GIVEN RECORDS:
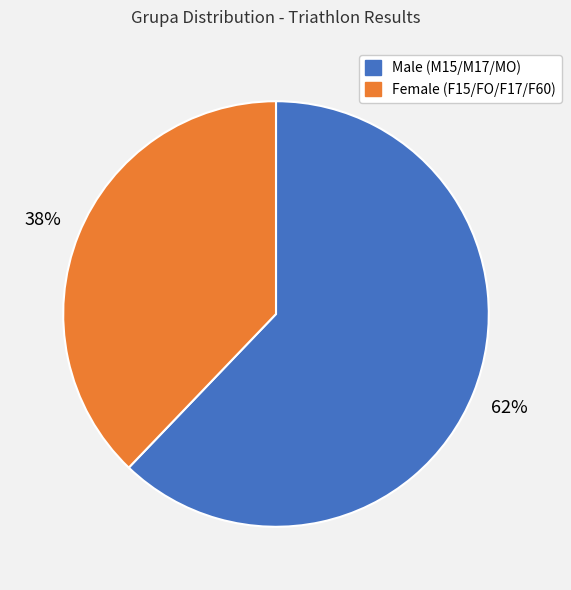

How many segments does this pie chart have?

2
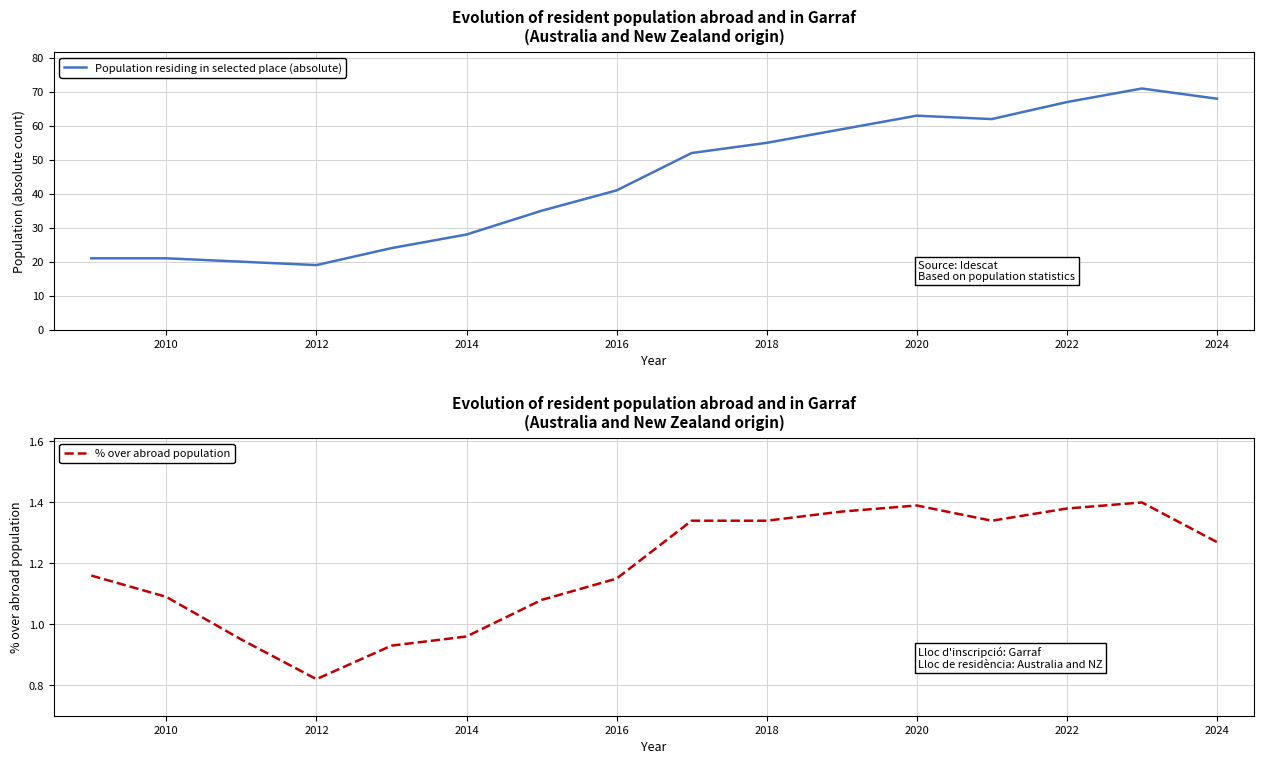

True or false: Population residing in selected place (absolute) and % over abroad population intersect in this chart.

False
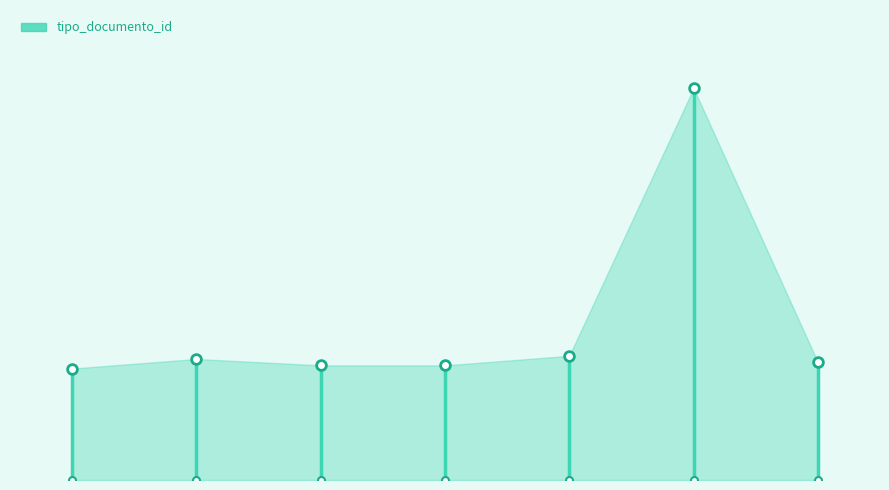

True or false: the data shows 61 at 1.

False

REQUIREMENT: Please repeat every entry above with "chart" substituted by "graph" and all else unchanged, leaving out the pictures.

SOLUTION TO THIS EXERCISE:
How many segments does this pie graph have?

2

True or false: Population residing in selected place (absolute) and % over abroad population intersect in this graph.

False

True or false: the data shows 61 at 1.

False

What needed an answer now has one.